As you read this, I will be sat having dinner with my husband. Surrounded by sand dunes, flickering lanterns, and the sound of traditional music. It is the eve of my 35th birthday and I am celebrating at the very same hotel we came to celebrate my 30th. The boys will be asleep with a babysitter in our hotel room (well, here’s hoping) – and we will no doubt be reminiscing about the last time we were at this hotel and spent our time on sun loungers, spa treatment beds, and dining chairs close to the breakfast buffet.
Life has changed beyond recognition these past five years. Back then, I was a few months away from getting married and moving full-time to the UAE. So here I am 5 years later, in exactly the same spot, but now a wife, an expat, and a mother of two.
These things all play a part in the person I am today, but I believe that my age pays a part too. My similarly aged friends that don’t have husbands, kids, or homes in the sunshine feel it too. The first half of our 30’s has changed us in the best ways. So as I sit here reflecting, here is how life has changed for me in the first half of my 30’s…
1. I’ve realised I can’t do it all
Where as my 20’s were about running around at the speed of light, plotting, planning, and dreaming of all sorts of possibilities for my adult life ahead, my thirties have been about reeling it back in. I have realised that I can’t do everything, so I might as well concentrate on the things I am good at. I no longer harbor ambitions to train as a perfumer in Grasse, to open a chain of shabby-chic gift stores in a sleepy village in the UK, or to challenge myself to run marathons (no sniggering at the back). Instead, I want to concentrate on my boys, my husband, and my writing. My 30’s have slowed me down and given me focus. It no longer scares me that I can’t do everything; in fact it is both exciting and liberating that I have finally worked out what I am good at.
2. I have more respect for my body
It partly comes from growing my two boys, but also from three decades of getting to know my body – but these past 5 years have taught me to appreciate my body in a way I only wish I could lend myself in my teens and twenties. I still want to lose a bit of baby weight and have been known to try quirky diets in the hope of looking better on the beach, but my expectations are lowered. I now understand that I can never have a body like Claudia Schiffer – I can only have a healthier version of what I was born with. I still have ‘fat days’ – but I know exactly what to throw on from my wardrobe to make me feel better. I’ve even been known to open the door in my pyjamas and no makeup, which would horrify my younger self. I just wish I could tell the 18-year-old me that no-one dropped down dead in shock when I walked to the shop without a slick of mascara.
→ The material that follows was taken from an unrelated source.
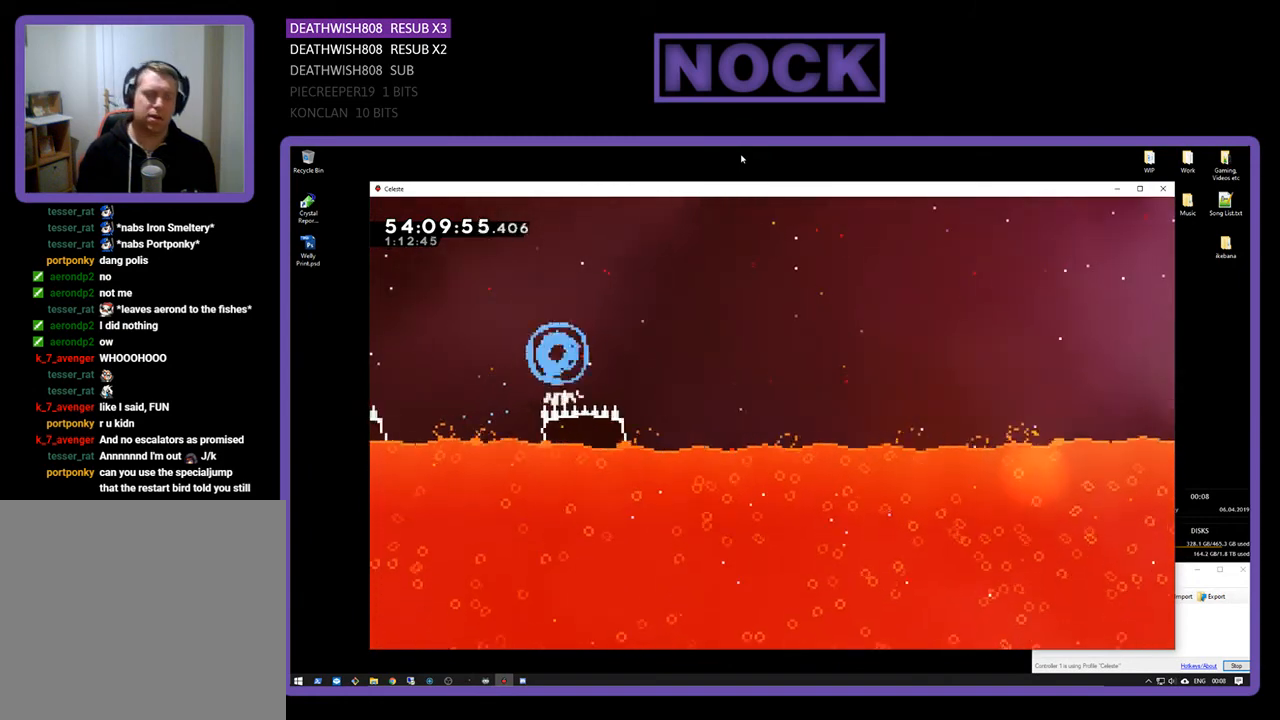
{"buttons": [], "right_stick": "center", "events": []}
3. Home is where the heart is
Rewind to my teens and early twenties and I’d rather chew off my own acrylic nails than sit on the sofa for an evening when the weekend rolled around. But now, there is nothing I’d rather do. I walk into my home and feel a sense of calm; a space that we created together as a family. If I didn’t have my children, I imagine I’d be out more often than I currently am – but I still think those evenings with a glass of wine, Netflix, and a takeaway on its way would still be my absolute favourite. Being at home is no longer the fall-back option when plans fall through – it is the priority and there is nowhere I am happier.
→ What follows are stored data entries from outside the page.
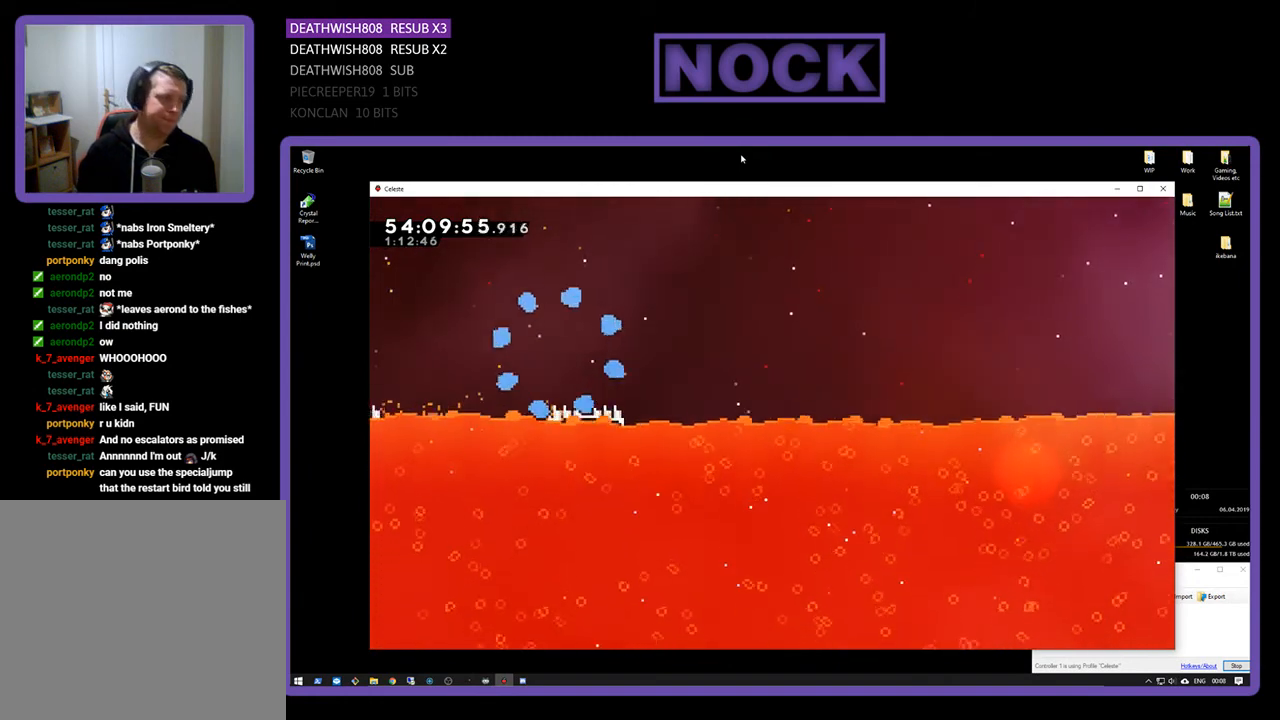
{"buttons": [], "right_stick": "center", "events": []}
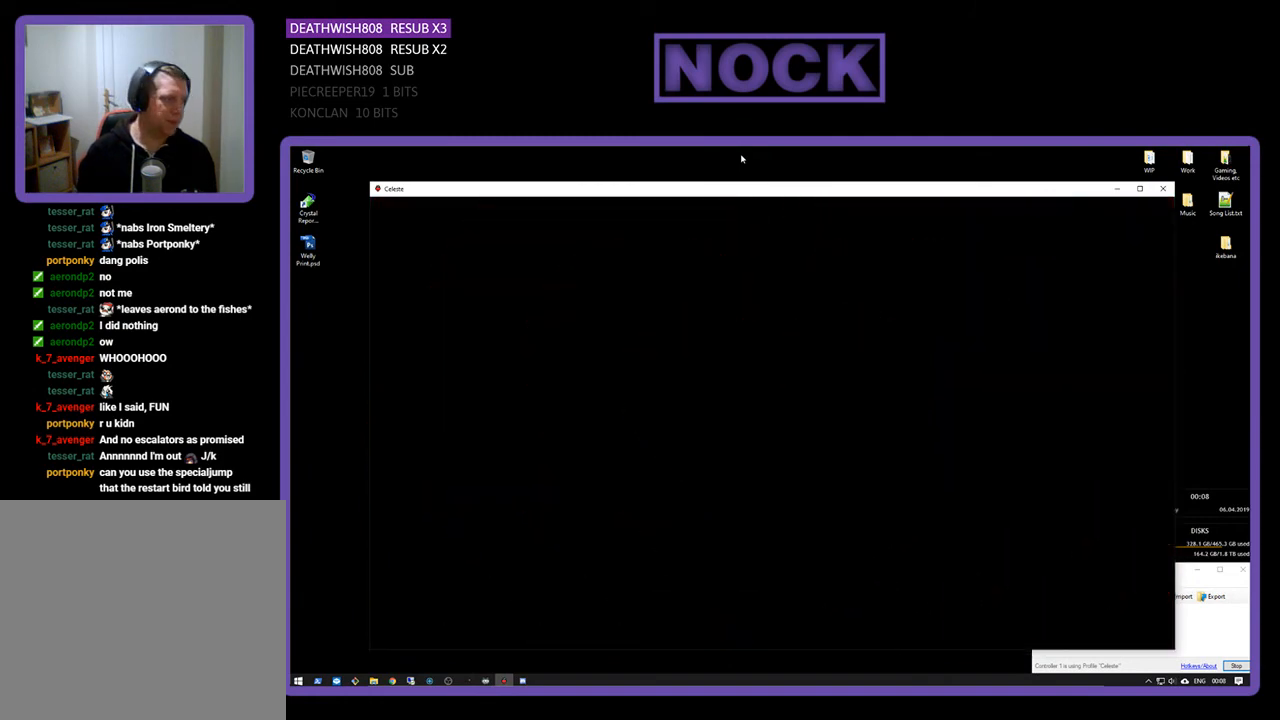
{"buttons": ["R2", "DPAD_RIGHT"], "right_stick": "center", "events": [[33, "DPAD_RIGHT", "down"], [33, "R2", "down"]]}
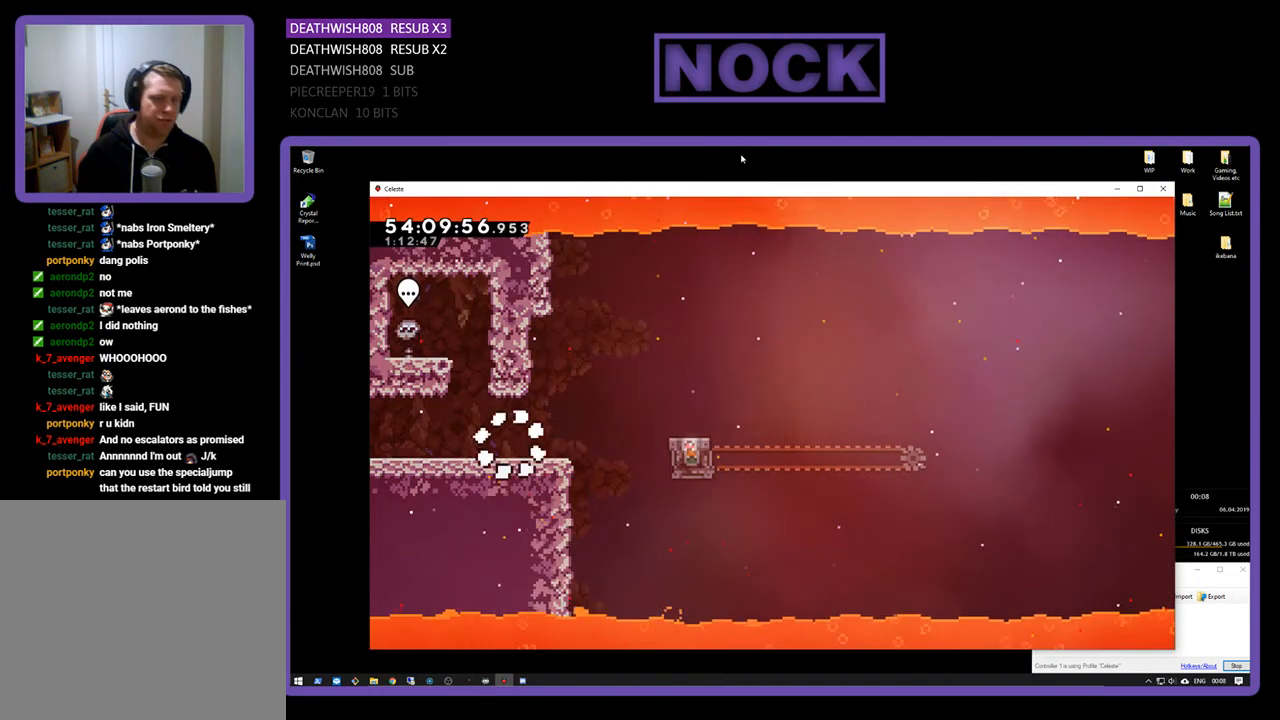
{"buttons": ["CROSS", "R2", "DPAD_UP", "DPAD_RIGHT"], "right_stick": "center", "events": [[33, "DPAD_UP", "down"], [67, "DPAD_UP", "up"], [167, "DPAD_UP", "down"], [200, "DPAD_UP", "up"], [233, "DPAD_UP", "down"], [500, "CROSS", "down"]]}
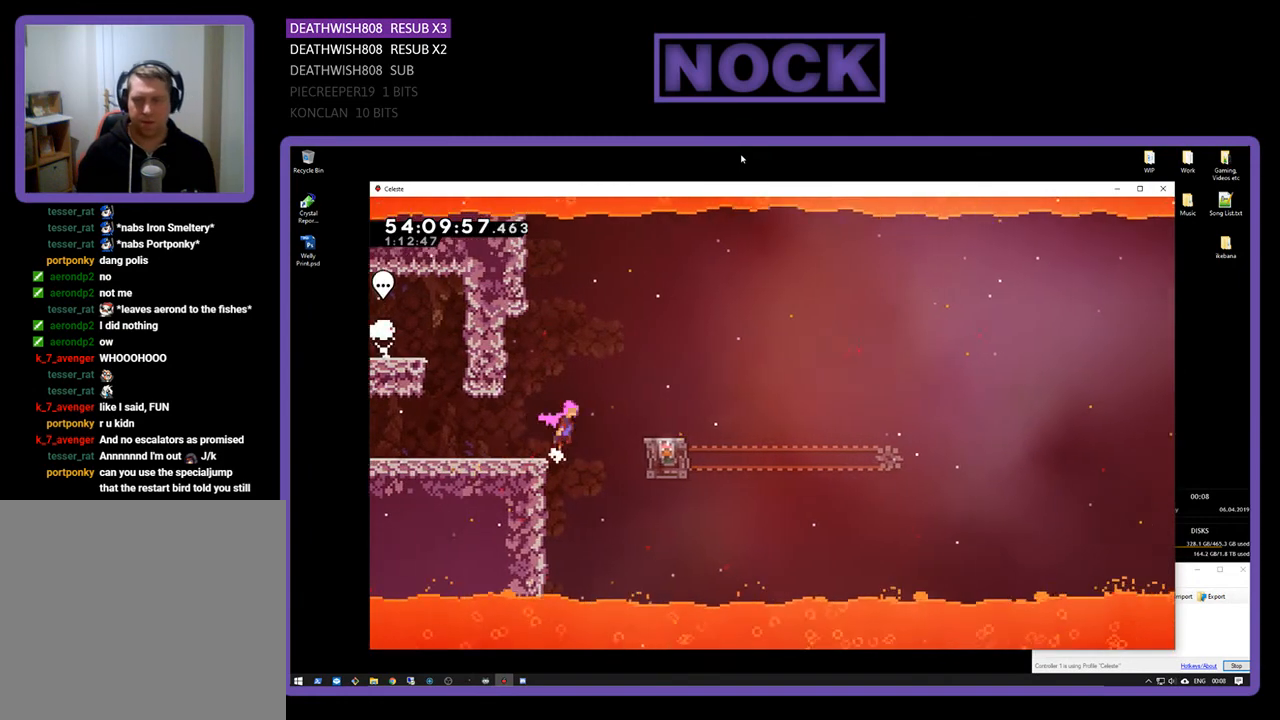
{"buttons": ["R2"], "right_stick": "center", "events": [[100, "DPAD_UP", "up"], [167, "CROSS", "up"], [300, "DPAD_RIGHT", "up"]]}
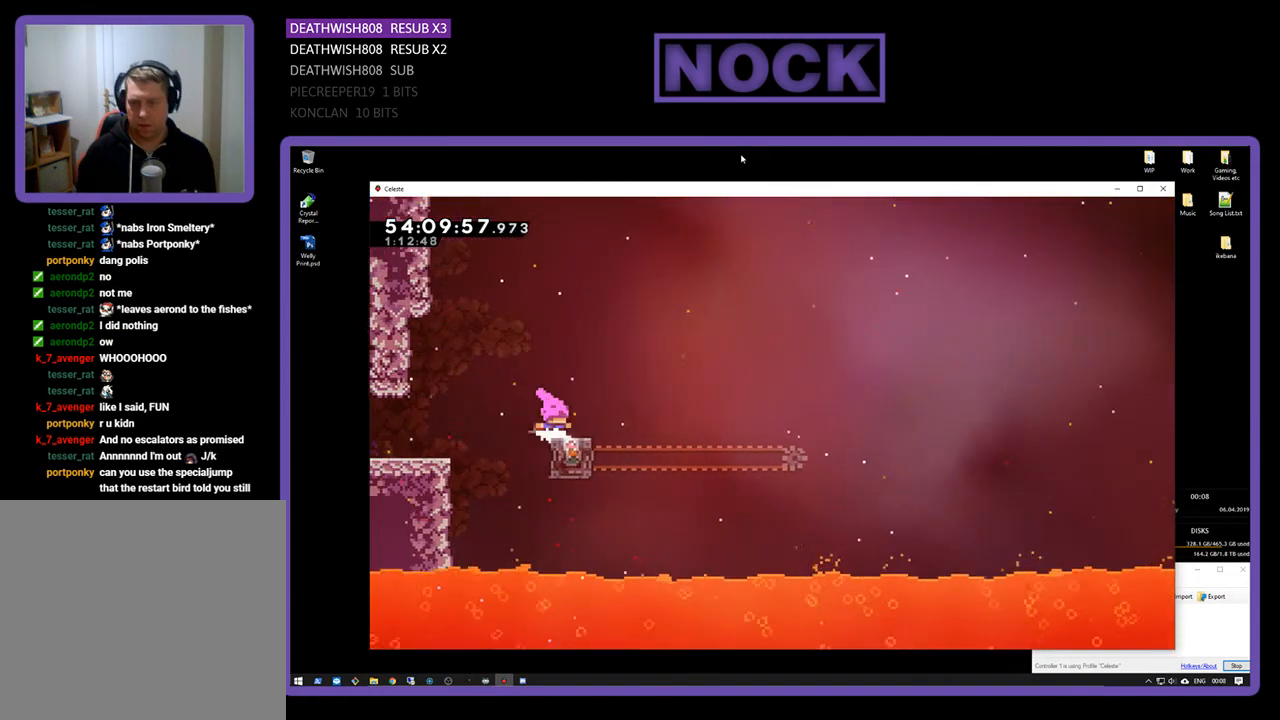
{"buttons": ["R2", "DPAD_RIGHT"], "right_stick": "center", "events": [[300, "DPAD_RIGHT", "down"]]}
4. I understand that life has its up’s and downs – and this shapes us
I had a happy childhood, but my teens and twenties weren’t always easy – but I have a new appreciation that those hard times shaped the person that I am today. I don’t think I had the emotional understanding before I hit my 30’s to fully appreciate this (preferring to pop on a Toni Braxton CD and drown in my sorrows in my bedroom). I now understand that life has its knocks – sometimes tragically, sometimes unjustly, sometimes undeservedly – but I hope I now have the inner-strength to get though those that come my way in the future.
5. I have fewer friends, but I have better friends
I used to think that a mark of success was the number of friends I could claim. I ran around exhausting myself, trying to keep up all these friendships, to see everyone regularly, to reply to emails and texts, to make long phone calls every evening, and to accept every social event invitation that came my way. My 30’s rolled around, I moved abroad, and I had kids – and it just wasn’t achievable anymore. Subsequently, I’ve lost touch with people There were no dramatic arguments, no angry messages exchanged over social media – we just drifted apart quietly. I don’t feel remotely sad about this, as my 30’s have taught me that having less people on speed dial is no sacrifice when I can count fully on the few that are always there.
6. I know I have more to learn
If I compare myself to the person I was in my teens and twenties, the difference is huge – so I fully appreciate that I will change again my 40’s and again as the decades progress. Sometimes I think ahead and try to imagine the person that I will become – and that vision is usually a lady surrounded by dirty rugby kit, a few dogs at her feet, still trying (and failing) to be a domestic goddess, and my laptop still on the side working on overdrive. But I can only imagine how vastly my thoughts and my dreams will change in the years to come. I know I have so much to learn – and I know it won’t always be easy – but that is what excites me about the future.